=== EXERCISE AIM ===
Your answer is a copy of every line in the records where "round" appears.

=== TASK MATERIAL ===
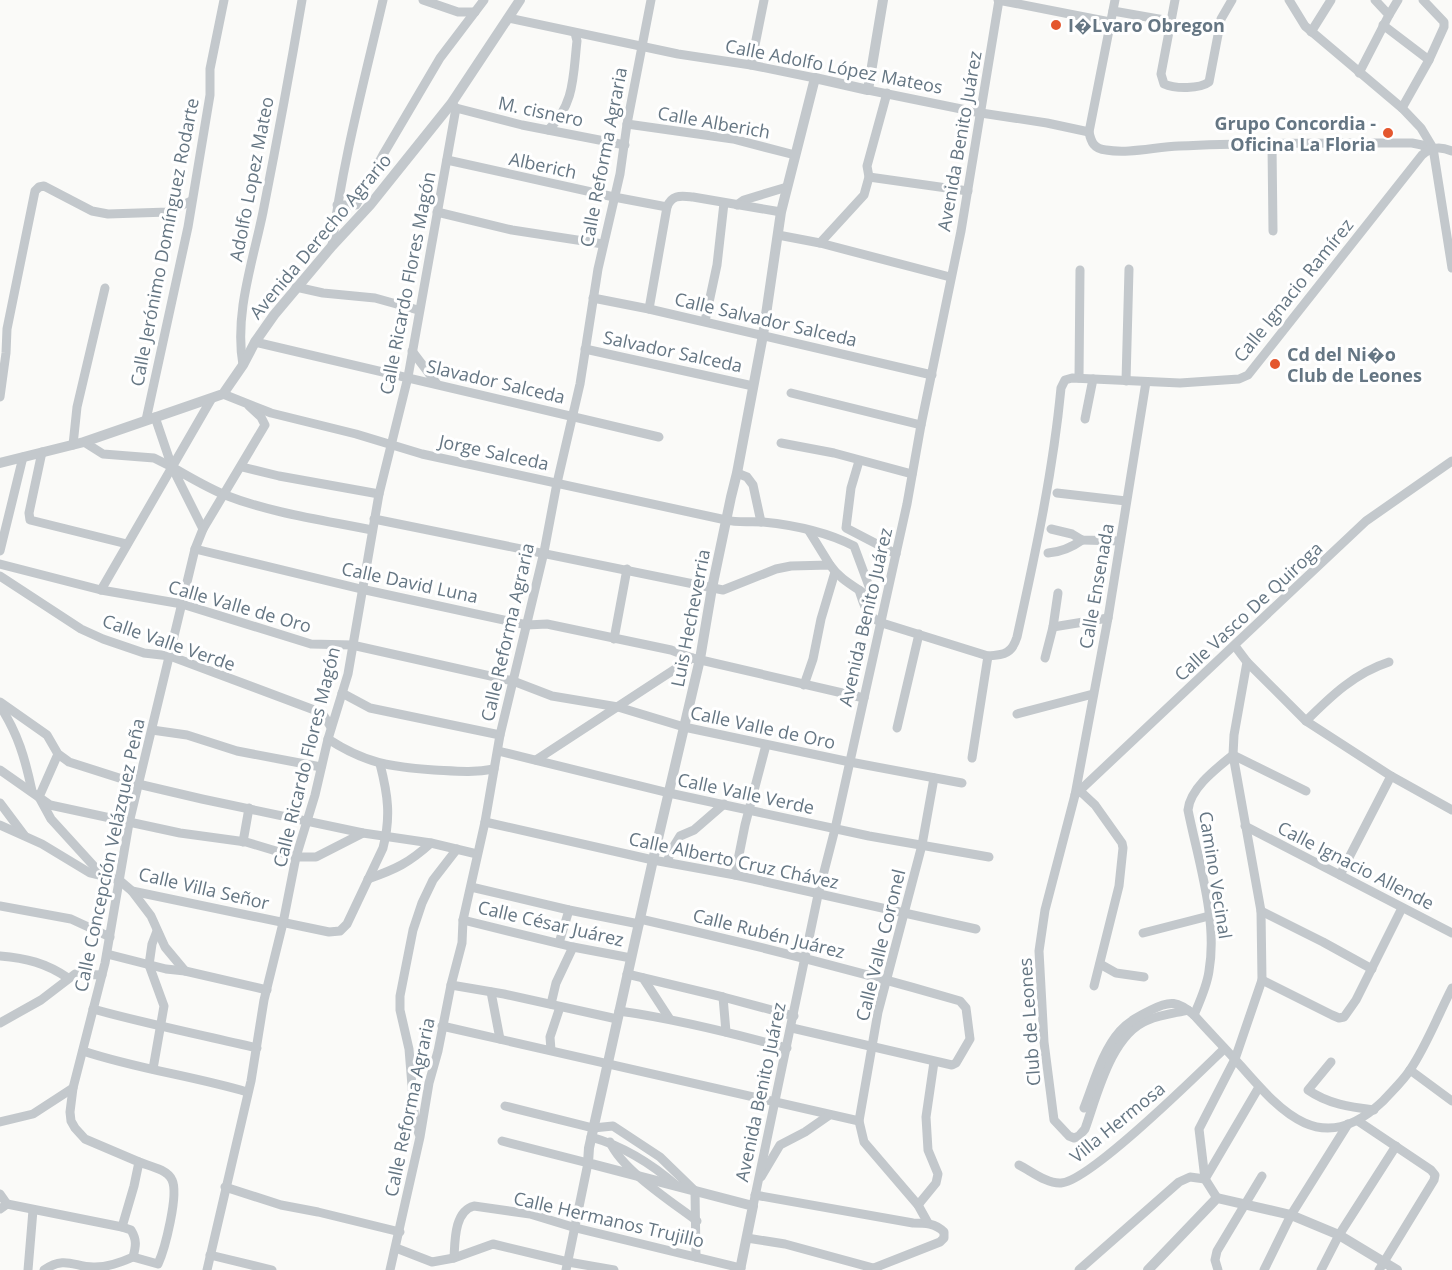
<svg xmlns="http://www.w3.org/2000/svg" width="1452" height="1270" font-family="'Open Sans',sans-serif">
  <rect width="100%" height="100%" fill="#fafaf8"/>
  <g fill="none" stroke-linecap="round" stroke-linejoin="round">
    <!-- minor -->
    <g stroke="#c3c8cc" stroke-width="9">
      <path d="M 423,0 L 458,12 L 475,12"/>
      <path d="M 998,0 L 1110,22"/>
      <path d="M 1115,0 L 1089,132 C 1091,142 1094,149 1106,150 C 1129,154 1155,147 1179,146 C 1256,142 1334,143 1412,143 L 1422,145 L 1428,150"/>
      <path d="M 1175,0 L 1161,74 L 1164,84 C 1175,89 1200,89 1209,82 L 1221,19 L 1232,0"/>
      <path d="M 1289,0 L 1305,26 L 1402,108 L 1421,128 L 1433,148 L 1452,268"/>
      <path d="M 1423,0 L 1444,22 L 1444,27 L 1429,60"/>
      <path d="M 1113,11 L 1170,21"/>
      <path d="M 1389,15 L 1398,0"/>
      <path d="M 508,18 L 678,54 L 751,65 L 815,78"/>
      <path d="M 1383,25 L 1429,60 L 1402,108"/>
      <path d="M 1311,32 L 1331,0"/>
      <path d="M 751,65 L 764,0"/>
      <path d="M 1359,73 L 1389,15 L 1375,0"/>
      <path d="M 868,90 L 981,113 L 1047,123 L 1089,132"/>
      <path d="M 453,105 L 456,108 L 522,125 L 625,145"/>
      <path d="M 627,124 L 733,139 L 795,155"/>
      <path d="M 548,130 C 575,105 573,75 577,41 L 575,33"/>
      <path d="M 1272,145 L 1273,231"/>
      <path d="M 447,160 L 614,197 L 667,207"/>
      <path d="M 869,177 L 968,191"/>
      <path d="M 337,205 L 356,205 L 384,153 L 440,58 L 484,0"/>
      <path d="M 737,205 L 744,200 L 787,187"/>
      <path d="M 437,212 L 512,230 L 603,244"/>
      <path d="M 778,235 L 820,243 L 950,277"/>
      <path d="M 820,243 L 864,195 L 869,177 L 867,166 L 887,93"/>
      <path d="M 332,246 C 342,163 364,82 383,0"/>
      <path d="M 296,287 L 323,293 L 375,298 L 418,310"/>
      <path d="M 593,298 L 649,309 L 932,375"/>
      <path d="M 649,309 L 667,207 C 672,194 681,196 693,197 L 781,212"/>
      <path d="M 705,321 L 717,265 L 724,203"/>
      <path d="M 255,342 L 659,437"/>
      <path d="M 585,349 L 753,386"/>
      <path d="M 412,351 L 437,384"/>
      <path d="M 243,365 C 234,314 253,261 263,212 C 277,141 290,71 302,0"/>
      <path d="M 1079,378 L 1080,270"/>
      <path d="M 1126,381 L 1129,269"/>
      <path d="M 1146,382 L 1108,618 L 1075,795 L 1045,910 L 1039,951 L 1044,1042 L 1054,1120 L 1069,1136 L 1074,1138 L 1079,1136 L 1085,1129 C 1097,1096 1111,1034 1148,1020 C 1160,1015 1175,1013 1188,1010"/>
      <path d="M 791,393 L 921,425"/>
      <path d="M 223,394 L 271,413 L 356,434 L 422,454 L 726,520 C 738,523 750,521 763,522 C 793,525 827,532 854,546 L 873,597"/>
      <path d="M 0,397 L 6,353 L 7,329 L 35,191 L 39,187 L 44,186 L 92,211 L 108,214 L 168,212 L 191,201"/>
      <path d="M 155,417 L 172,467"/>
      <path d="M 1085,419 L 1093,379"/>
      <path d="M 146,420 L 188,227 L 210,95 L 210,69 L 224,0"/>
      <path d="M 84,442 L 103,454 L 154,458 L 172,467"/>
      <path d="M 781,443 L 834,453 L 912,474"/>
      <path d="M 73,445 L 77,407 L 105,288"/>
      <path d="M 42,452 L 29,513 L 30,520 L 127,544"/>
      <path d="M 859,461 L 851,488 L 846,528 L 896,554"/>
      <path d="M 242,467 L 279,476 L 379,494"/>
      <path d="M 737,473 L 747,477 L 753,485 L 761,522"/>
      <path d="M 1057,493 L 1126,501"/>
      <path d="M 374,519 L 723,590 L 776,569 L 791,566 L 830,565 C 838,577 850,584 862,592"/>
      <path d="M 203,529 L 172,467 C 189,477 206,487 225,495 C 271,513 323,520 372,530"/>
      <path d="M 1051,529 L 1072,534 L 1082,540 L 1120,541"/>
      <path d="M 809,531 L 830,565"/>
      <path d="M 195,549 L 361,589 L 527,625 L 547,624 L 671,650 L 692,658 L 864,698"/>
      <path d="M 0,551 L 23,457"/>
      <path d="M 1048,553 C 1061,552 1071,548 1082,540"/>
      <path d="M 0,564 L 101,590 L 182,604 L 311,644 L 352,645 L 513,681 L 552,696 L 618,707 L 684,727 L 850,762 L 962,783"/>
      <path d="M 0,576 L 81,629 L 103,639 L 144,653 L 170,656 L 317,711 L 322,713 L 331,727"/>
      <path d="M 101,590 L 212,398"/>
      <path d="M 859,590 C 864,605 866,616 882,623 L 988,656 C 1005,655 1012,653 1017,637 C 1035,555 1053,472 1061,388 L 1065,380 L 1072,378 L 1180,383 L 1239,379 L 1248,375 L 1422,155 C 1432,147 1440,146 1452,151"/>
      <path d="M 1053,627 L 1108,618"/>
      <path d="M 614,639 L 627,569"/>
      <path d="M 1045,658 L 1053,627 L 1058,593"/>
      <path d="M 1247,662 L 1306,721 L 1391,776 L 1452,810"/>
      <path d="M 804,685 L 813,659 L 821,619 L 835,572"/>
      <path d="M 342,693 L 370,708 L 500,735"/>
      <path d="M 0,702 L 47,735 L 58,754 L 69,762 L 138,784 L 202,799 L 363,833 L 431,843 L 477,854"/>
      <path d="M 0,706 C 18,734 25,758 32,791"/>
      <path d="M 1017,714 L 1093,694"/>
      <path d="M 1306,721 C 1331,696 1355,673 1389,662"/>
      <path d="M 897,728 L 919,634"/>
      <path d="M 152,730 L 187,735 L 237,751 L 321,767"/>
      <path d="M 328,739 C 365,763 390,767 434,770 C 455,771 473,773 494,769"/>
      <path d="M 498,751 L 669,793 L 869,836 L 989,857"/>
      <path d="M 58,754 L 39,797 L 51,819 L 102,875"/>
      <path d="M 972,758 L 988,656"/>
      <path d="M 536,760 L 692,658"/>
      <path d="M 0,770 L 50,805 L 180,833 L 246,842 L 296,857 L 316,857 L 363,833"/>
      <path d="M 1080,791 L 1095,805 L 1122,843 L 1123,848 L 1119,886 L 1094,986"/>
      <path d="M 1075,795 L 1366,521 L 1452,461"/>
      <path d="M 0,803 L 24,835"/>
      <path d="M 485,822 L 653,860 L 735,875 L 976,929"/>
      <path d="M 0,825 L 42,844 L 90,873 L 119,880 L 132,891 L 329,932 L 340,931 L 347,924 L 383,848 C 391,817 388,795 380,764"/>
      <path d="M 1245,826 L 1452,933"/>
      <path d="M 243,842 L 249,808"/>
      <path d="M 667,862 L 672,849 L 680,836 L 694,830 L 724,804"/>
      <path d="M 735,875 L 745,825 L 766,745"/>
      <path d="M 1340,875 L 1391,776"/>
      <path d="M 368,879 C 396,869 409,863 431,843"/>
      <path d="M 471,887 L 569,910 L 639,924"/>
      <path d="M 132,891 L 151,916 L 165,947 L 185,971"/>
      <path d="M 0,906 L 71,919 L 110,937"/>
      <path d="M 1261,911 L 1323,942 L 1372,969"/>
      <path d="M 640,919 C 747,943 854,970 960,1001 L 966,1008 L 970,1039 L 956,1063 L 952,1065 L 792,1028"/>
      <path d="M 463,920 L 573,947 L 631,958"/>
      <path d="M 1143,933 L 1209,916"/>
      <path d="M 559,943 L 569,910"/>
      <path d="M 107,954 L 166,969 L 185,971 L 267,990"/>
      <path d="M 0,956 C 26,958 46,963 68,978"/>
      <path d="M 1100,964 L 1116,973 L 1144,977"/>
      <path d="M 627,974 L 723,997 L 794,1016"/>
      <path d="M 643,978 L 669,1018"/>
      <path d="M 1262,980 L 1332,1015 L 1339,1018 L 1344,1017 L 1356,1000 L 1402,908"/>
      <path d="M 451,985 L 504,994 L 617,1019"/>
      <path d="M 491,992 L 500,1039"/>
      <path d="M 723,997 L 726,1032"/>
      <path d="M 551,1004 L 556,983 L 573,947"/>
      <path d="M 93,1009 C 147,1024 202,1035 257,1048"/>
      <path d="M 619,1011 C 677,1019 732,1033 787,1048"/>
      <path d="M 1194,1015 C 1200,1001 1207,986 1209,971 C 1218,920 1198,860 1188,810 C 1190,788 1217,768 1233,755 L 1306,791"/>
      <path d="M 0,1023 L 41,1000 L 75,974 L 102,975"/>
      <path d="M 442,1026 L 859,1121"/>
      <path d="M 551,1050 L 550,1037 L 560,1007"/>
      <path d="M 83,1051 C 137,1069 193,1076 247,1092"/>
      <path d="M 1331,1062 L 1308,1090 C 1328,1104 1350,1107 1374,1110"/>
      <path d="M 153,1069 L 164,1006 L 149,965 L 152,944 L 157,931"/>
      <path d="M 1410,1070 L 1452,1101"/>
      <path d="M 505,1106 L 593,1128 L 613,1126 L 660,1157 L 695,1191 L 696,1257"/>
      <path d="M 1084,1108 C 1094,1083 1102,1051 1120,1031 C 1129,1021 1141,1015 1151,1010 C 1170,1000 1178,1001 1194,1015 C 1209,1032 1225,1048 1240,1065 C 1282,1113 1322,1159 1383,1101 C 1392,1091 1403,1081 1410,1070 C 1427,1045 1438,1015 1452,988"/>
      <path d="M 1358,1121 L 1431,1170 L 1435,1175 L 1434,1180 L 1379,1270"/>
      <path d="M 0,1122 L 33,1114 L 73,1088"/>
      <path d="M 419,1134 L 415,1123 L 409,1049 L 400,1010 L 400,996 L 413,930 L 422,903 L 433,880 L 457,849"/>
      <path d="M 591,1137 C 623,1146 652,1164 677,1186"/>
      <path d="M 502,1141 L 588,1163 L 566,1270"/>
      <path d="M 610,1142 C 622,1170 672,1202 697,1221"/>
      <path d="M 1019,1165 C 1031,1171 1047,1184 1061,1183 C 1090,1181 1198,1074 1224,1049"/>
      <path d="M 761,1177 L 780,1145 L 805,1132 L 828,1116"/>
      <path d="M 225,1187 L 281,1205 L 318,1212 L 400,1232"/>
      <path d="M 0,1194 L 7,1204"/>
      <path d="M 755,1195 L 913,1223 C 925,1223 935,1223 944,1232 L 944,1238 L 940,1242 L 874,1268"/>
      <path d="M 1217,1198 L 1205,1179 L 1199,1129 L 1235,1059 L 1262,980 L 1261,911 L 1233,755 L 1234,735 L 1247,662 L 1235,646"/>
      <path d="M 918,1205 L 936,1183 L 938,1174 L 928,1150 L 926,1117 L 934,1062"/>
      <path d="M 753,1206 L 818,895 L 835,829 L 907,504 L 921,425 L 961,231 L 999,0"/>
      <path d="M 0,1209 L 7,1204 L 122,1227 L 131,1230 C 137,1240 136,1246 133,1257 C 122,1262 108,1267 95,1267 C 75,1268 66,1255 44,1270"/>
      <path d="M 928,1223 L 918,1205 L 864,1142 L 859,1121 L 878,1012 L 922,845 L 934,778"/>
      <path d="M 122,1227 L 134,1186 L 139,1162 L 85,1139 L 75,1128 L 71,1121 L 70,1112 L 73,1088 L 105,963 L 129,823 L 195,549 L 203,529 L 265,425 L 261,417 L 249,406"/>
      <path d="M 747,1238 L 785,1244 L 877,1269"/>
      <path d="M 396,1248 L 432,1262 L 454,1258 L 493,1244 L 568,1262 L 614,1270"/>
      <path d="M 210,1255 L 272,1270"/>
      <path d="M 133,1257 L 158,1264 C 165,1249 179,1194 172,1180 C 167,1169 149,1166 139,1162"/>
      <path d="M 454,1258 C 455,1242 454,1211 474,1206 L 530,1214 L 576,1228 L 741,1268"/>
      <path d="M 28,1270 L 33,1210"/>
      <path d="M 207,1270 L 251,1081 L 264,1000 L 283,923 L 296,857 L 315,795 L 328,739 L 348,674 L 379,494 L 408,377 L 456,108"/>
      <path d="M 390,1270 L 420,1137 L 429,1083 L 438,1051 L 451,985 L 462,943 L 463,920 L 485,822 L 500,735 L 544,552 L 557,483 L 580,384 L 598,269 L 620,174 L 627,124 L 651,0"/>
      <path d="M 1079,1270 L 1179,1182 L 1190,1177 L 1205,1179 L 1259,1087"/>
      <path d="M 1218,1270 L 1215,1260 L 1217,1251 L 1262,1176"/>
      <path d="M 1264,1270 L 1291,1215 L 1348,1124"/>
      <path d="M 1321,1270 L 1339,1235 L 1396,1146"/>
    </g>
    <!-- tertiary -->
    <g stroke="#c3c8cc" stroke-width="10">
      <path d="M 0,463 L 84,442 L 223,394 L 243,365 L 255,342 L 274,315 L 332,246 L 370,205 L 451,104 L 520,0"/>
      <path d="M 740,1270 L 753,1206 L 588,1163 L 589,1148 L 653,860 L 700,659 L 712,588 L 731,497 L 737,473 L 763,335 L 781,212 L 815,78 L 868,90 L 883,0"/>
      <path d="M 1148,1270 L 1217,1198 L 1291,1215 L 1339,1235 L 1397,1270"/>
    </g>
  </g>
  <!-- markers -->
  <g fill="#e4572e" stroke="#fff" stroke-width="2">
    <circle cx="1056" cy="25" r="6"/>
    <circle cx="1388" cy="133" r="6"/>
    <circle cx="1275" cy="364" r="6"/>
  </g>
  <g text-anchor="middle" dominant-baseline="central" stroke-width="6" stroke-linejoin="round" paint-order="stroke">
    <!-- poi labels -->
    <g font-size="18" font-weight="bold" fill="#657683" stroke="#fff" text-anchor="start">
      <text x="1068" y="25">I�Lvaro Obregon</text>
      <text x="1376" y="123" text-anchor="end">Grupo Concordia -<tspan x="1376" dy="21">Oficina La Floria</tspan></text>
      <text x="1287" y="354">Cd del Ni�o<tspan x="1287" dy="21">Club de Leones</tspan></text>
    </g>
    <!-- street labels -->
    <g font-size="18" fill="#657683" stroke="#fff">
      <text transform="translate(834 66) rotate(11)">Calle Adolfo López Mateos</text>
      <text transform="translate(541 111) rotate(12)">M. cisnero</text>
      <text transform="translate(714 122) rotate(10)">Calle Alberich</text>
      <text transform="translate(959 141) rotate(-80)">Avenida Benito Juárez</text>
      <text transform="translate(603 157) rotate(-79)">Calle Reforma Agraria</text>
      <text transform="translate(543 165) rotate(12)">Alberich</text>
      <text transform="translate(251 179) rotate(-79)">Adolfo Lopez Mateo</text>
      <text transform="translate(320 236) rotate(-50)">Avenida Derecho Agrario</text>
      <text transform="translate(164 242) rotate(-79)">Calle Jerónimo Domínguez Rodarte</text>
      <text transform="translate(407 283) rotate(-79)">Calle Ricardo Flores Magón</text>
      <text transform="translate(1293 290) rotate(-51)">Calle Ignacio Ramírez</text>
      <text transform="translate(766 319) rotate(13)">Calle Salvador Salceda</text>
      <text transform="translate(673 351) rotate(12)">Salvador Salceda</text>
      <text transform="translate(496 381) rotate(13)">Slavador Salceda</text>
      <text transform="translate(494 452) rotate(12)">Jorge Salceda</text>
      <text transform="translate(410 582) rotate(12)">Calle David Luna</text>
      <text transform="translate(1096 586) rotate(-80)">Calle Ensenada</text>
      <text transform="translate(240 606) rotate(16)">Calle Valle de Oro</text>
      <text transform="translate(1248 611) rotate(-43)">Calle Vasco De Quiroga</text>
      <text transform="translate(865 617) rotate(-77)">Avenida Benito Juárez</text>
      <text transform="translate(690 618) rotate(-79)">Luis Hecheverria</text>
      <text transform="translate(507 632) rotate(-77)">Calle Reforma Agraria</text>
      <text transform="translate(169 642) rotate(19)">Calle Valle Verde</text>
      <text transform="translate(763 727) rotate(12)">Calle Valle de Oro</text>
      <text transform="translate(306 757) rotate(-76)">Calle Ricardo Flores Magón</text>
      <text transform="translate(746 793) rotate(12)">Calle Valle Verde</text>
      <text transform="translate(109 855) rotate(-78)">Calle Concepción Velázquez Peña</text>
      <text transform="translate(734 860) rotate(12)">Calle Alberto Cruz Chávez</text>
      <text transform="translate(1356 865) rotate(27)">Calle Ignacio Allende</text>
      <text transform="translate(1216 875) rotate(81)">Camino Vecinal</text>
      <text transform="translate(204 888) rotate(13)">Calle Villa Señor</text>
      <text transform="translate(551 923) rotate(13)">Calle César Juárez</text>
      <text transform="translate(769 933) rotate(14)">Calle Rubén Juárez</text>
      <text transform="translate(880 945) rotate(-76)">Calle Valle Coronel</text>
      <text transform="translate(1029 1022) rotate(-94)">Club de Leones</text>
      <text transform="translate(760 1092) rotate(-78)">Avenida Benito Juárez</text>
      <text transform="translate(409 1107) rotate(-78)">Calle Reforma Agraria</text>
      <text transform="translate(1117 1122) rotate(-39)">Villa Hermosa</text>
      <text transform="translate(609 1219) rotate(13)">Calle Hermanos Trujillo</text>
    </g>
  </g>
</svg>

=== PROBLEM SOLUTION ===
  <g fill="none" stroke-linecap="round" stroke-linejoin="round">
  <g text-anchor="middle" dominant-baseline="central" stroke-width="6" stroke-linejoin="round" paint-order="stroke">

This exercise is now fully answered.